Но, странное дело, он вдруг обнаружил, что стал мягкосердечным и уязвимым. Теперь, перестав дарить любовь в мелочах, он лишился защитной оболочки, которая некогда не давала ему расплакаться при виде скорбящей молодой вдовы или хромого нищего. Он стал обращать внимание на всепоглощающую печаль стареющей прислуги и пустые глаза вдовых бабушек, глядящих вниз из мансардных окошек четвертого этажа. Глаза его помимо воли устремлялись на черноту окон, глубокую и вечную, как провалы глазниц в черепе.
Все переживания ощущались в его изношенном и истончившемся сердце с такой остротой и столь болезненно, что иногда он жалел о том, что вообще пришел в stamperia, хотя до того как встретил Сосию, знал лишь скудное подобие жизни, с головой уйдя в книги и не ведая, что такое настоящая любовь.
С Сосией он встречался, как правило, при свечах, в каком-нибудь укромном месте. Трепещущее пламя ожесточало черты ее лица, делая его похожим на примитивный наскальный рисунок. Она выглядела жестокой и лишенной мягкости, настоящей Богиней Отмщения, неумолимой и безжалостной. Он так и не смог решить, красива она или нет, и лишь вглядывался в темноту, ища ее взгляд.
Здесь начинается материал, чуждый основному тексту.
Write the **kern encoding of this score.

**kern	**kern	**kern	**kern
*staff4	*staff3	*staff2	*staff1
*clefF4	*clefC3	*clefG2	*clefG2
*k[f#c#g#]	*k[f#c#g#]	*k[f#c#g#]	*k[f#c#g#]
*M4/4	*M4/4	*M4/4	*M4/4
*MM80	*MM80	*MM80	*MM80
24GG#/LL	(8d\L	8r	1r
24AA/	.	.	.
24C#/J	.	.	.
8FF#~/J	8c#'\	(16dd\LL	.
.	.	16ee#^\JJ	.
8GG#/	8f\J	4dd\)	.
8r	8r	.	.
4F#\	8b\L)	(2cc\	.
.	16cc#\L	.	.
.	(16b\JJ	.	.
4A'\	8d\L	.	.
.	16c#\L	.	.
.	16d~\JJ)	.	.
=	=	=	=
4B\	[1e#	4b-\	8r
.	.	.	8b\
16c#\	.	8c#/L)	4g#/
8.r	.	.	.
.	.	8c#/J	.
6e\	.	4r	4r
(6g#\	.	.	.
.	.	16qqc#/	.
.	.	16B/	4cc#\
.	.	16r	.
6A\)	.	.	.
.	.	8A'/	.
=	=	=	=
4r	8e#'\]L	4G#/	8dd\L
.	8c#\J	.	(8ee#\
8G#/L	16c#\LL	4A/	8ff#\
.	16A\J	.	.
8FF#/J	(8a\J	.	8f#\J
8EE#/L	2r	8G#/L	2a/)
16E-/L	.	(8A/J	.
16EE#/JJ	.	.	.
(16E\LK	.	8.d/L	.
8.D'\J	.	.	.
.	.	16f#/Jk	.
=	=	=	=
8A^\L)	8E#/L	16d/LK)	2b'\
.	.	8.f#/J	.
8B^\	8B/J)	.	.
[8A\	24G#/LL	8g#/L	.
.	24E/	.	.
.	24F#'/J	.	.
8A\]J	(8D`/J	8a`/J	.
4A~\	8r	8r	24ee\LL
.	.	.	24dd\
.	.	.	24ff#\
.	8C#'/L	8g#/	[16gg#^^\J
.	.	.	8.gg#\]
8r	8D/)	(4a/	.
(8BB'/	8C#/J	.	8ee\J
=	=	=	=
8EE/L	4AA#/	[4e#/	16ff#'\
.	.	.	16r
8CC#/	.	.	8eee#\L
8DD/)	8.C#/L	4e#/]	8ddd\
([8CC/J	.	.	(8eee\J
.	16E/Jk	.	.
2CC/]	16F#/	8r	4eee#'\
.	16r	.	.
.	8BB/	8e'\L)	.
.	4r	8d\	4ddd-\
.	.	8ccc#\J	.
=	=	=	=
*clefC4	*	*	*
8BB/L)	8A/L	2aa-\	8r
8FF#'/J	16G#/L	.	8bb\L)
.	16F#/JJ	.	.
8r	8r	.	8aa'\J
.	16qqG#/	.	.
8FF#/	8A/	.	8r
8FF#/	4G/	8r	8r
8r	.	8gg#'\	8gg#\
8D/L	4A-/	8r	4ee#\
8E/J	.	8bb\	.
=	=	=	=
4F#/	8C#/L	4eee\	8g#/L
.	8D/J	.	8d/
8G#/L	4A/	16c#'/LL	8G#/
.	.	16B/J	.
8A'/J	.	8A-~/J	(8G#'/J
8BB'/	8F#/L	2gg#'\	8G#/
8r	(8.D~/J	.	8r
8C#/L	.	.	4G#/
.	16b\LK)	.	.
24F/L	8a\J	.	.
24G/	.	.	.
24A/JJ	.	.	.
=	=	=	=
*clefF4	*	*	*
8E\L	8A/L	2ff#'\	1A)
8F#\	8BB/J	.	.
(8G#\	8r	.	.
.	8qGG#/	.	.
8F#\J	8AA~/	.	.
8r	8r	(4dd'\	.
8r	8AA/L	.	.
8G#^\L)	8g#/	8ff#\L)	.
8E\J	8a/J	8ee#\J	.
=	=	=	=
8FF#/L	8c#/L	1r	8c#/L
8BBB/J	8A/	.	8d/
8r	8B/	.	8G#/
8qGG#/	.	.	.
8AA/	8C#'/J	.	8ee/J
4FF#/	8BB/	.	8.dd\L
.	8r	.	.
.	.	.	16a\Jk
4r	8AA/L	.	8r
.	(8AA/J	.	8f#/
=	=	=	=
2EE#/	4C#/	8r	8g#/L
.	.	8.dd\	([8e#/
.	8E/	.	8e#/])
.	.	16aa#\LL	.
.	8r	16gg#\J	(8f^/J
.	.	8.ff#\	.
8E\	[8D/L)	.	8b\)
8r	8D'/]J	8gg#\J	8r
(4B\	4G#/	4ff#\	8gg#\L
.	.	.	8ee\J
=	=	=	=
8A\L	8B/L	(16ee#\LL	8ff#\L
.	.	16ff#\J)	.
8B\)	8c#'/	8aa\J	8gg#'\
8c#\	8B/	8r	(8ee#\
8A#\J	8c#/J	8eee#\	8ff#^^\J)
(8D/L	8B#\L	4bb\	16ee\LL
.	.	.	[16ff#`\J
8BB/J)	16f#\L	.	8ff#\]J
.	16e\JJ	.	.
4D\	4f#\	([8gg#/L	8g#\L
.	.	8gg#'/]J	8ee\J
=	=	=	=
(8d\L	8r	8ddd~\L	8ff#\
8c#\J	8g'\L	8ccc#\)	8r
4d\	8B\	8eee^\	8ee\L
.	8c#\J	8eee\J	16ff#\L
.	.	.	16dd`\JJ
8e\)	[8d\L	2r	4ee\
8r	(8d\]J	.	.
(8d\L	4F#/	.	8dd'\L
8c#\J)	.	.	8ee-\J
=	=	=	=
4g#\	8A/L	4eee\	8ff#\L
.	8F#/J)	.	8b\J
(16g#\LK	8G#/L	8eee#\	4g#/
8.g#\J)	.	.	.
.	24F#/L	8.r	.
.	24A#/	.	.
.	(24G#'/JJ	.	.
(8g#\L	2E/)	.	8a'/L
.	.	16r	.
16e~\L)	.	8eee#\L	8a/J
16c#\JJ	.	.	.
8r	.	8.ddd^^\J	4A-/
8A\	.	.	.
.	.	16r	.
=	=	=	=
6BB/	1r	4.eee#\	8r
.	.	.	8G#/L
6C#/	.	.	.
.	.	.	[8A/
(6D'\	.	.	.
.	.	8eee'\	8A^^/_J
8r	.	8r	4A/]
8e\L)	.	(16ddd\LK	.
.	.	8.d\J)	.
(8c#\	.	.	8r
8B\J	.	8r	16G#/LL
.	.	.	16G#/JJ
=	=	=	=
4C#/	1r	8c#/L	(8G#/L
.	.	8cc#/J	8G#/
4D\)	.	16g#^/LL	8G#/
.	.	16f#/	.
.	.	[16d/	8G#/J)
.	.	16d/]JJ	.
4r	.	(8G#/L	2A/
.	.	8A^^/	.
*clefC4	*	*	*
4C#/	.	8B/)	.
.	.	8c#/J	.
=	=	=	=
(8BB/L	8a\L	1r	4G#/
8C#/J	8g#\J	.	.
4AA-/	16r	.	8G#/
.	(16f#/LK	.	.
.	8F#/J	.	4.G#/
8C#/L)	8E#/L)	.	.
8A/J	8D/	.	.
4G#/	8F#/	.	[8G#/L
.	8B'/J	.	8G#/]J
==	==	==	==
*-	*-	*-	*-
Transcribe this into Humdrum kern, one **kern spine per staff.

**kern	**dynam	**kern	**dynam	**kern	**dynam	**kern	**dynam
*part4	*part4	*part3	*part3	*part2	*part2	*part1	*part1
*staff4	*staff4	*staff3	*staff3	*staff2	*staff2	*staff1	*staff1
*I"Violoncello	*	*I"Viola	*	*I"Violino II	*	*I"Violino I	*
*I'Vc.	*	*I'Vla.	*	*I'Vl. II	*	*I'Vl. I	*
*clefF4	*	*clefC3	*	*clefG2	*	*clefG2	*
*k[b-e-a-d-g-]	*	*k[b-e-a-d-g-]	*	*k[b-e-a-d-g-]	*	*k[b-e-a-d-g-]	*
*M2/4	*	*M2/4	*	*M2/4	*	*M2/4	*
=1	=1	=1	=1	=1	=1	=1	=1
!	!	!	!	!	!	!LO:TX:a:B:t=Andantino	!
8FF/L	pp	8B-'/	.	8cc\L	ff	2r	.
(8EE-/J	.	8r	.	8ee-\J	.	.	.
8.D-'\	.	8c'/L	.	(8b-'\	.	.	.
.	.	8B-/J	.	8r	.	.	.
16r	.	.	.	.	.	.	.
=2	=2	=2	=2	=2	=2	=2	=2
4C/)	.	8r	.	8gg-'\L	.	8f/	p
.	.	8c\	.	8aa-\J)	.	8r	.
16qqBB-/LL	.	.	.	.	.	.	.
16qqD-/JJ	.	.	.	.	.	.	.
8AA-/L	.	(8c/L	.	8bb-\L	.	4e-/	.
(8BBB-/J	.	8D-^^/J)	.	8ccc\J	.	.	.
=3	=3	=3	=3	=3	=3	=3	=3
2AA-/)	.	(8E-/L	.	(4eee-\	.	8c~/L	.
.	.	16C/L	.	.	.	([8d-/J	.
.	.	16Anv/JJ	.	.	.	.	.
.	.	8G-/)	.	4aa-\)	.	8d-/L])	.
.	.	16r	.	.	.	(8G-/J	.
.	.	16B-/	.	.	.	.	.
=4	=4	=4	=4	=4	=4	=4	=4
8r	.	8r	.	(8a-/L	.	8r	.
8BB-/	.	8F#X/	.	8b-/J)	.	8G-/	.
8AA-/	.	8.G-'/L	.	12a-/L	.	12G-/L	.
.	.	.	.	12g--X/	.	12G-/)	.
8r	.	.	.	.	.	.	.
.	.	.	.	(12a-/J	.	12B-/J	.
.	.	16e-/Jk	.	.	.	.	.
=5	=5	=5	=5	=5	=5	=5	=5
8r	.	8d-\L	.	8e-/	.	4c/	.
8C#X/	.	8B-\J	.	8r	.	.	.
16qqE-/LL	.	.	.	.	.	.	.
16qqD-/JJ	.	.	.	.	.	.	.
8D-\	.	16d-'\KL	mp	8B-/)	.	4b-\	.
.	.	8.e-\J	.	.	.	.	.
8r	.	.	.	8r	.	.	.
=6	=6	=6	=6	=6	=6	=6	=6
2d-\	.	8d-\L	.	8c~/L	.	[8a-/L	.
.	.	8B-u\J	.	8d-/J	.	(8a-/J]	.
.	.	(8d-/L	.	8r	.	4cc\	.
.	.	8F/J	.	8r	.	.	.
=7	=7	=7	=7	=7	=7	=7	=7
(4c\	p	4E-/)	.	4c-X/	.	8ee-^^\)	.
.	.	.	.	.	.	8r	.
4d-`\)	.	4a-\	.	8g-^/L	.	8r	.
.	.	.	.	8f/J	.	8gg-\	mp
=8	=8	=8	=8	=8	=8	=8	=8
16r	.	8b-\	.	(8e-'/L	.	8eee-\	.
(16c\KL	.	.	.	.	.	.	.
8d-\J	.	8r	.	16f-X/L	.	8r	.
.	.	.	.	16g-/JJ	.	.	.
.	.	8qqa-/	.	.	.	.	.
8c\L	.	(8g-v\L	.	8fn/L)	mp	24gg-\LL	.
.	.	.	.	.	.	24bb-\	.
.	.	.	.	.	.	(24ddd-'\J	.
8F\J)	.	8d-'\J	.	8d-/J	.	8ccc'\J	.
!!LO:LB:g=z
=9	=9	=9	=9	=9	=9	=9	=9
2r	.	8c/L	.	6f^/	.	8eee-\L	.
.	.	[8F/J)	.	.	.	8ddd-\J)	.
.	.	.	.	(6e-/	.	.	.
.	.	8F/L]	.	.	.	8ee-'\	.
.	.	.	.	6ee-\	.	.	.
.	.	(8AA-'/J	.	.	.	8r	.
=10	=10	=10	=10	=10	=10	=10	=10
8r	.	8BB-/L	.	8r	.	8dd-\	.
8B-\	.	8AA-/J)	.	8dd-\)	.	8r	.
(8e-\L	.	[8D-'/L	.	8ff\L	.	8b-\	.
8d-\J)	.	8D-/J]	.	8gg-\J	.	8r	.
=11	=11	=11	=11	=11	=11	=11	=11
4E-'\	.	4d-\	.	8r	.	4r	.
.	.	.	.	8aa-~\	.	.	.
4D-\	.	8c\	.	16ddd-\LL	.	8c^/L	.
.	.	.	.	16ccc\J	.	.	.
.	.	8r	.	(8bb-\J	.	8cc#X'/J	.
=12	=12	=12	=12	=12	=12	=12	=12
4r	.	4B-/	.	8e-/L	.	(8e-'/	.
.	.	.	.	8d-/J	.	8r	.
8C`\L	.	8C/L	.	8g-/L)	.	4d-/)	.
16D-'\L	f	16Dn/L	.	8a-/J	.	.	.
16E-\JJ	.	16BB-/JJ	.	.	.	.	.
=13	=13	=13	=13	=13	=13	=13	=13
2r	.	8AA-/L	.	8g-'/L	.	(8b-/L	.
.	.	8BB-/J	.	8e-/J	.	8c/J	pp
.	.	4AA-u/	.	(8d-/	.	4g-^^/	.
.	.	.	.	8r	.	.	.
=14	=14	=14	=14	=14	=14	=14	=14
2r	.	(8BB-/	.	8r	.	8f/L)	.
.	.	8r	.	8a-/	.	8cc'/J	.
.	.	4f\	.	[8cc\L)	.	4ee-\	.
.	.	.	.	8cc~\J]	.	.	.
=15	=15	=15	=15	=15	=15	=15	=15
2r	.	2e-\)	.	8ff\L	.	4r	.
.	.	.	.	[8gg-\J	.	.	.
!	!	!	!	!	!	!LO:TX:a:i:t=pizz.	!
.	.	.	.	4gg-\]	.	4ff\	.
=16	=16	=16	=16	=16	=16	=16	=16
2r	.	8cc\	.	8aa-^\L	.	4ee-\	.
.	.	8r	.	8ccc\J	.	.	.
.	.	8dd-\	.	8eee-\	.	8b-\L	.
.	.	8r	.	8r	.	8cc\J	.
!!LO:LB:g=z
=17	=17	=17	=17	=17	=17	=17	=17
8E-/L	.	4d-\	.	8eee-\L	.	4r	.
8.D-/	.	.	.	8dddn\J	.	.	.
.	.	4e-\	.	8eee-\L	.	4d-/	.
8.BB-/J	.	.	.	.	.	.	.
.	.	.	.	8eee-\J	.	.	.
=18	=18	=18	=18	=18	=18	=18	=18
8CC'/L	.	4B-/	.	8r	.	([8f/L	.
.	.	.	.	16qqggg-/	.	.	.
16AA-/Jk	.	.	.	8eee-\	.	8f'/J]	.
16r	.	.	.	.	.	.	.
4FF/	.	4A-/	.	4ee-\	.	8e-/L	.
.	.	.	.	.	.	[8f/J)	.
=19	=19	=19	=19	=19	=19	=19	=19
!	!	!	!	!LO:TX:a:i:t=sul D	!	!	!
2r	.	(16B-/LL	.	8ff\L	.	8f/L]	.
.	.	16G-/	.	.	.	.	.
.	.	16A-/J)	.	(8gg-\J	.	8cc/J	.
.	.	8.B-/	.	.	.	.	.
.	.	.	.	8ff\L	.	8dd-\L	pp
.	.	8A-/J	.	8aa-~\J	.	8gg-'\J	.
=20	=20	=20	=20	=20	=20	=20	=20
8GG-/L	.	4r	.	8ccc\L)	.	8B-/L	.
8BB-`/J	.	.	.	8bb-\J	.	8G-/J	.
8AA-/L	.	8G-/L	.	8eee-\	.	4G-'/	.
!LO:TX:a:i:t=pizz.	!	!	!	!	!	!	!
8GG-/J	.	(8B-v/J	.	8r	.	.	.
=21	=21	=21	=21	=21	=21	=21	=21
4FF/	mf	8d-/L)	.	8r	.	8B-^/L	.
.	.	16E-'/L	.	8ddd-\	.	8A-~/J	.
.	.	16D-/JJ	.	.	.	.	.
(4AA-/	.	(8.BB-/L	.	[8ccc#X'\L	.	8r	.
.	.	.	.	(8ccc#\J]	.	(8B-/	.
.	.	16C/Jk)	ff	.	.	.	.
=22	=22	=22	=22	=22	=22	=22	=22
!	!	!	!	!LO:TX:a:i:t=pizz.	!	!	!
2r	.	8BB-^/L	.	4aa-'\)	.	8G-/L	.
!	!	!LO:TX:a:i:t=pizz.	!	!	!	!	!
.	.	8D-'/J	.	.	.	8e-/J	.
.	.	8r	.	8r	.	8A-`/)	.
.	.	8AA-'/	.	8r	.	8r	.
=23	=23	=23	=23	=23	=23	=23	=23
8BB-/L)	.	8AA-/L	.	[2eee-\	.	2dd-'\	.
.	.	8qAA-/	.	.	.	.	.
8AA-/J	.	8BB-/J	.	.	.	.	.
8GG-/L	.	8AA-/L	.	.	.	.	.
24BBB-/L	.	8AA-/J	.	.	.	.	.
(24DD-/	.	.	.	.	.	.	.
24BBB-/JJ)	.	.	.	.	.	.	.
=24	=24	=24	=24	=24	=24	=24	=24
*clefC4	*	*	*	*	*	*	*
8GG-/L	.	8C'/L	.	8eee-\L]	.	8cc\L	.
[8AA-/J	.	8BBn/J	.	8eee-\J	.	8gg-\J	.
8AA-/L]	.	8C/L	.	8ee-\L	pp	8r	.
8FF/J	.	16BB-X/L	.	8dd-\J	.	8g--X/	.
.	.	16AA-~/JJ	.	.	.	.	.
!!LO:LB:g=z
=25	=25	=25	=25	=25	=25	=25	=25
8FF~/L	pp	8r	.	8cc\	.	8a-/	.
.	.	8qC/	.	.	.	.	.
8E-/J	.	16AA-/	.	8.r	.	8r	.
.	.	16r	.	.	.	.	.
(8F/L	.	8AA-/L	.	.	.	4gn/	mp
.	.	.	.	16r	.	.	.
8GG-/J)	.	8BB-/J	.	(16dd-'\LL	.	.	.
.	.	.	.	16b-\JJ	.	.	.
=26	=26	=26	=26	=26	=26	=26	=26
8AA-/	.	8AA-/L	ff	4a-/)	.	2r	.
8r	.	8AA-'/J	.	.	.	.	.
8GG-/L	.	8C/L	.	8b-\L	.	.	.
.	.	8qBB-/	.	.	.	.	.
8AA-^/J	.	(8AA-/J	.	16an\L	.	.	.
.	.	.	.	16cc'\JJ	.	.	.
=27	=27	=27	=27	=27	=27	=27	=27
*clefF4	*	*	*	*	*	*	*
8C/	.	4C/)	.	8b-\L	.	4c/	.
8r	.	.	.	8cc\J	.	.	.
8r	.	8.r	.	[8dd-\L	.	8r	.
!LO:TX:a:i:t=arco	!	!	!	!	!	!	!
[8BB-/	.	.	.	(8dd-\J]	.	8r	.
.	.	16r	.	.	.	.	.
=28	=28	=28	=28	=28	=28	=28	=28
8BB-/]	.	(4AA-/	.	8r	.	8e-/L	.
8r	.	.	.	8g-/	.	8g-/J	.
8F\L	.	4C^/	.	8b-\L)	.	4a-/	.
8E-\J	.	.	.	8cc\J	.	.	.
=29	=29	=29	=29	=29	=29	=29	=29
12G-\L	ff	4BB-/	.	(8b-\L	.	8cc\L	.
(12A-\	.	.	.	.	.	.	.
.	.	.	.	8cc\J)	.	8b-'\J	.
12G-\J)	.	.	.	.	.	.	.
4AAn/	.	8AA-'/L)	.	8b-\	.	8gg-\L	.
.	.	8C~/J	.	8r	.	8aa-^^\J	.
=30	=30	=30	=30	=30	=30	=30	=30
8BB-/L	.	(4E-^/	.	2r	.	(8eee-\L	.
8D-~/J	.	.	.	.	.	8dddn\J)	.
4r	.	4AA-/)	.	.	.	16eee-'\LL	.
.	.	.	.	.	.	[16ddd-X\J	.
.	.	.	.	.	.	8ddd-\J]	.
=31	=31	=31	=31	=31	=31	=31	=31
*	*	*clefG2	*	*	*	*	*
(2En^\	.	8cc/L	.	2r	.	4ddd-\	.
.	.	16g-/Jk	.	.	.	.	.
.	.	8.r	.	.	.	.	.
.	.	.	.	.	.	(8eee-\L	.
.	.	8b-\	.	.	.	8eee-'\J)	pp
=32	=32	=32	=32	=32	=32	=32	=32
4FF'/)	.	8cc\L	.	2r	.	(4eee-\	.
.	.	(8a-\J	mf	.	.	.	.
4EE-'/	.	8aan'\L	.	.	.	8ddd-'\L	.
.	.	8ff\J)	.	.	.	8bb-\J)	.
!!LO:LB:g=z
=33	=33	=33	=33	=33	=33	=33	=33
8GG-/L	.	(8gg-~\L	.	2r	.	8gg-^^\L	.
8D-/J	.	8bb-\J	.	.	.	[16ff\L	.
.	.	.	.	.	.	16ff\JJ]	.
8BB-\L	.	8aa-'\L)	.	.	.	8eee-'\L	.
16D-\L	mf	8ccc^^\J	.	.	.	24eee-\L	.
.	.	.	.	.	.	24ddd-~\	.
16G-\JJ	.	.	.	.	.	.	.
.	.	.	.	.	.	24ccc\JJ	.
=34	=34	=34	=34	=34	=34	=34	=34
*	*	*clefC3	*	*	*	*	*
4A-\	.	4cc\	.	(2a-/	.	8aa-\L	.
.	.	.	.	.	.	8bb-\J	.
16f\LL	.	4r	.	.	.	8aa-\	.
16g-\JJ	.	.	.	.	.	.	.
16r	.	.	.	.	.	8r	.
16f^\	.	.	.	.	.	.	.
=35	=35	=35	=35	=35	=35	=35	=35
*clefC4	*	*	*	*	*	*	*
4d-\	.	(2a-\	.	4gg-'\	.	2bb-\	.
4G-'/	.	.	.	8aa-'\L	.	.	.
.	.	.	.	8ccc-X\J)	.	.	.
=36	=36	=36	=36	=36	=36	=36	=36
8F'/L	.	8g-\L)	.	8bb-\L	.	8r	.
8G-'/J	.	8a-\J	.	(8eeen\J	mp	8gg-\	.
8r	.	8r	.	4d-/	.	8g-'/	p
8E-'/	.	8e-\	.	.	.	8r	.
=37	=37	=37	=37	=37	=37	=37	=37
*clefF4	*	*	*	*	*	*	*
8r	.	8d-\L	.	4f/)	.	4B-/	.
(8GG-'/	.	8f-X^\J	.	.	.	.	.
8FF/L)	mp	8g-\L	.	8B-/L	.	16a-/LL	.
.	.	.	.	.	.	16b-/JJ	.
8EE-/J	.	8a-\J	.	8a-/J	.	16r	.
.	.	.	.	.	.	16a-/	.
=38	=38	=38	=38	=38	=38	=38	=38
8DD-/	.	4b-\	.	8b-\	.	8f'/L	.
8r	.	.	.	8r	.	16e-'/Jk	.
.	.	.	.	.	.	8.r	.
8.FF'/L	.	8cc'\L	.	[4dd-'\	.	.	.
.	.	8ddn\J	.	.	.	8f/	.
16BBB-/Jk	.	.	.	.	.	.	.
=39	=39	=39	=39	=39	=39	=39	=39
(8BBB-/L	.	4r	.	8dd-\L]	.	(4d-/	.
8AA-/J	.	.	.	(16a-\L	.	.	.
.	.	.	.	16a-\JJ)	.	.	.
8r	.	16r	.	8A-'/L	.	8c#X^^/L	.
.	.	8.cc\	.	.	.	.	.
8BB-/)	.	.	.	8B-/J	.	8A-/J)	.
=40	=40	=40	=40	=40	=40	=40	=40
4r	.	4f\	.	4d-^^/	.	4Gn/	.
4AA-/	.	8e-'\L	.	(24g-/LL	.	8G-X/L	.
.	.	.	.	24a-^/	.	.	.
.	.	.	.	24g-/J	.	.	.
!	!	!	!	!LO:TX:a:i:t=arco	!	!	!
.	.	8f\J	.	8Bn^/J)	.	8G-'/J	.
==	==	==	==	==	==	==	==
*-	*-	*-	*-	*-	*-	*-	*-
Она никогда не задерживалась у него надолго. Иногда ему казалось, что Сосия не видит разницы между его домом и улицей, идя по его жизни, как по тротуару, и не оглядываясь назад. Теперь, когда они стали любовниками, она лишь изредка заходила в stamperia. Подобные мгновения стали для него дороже золота: весь день и ночь он мечтал о том, как утром увидит ее. Ему казалось, что он вызывает в ней ответное чувство, даже когда она приходила к нему на рабочее место и надежды на физическую близость не было. Более того, временами она проявляла интерес к его работе. Она умела читать по-латыни, и новые рукописи, которыми он самозабвенно занимался каждый день, похоже, доставляли ей удовольствие. Да она и сама постоянно носила при себе книгу. Когда же он осведомился, что там, внутри – быть может, она стала поэтессой? – она резко оборвала его, открестившись от стихосложения, и он решил, что это – дневник.
Когда они оставались вдвоем, Бруно прикасался к ней повсюду – к линии выреза, к талии платья, к ее рабочей сумочке, к чулкам. Она задавала вопросы, заставляя его рыться на нижних полках в поисках первых оттисков. Однажды, присев на корточки у ее ног, он заметил, что шнурок на ее башмаке развязался, и смиренно завязал его вновь. Она даже не поблагодарила его, поскольку не обращала на него внимания, нетерпеливо оглядываясь по сторонам.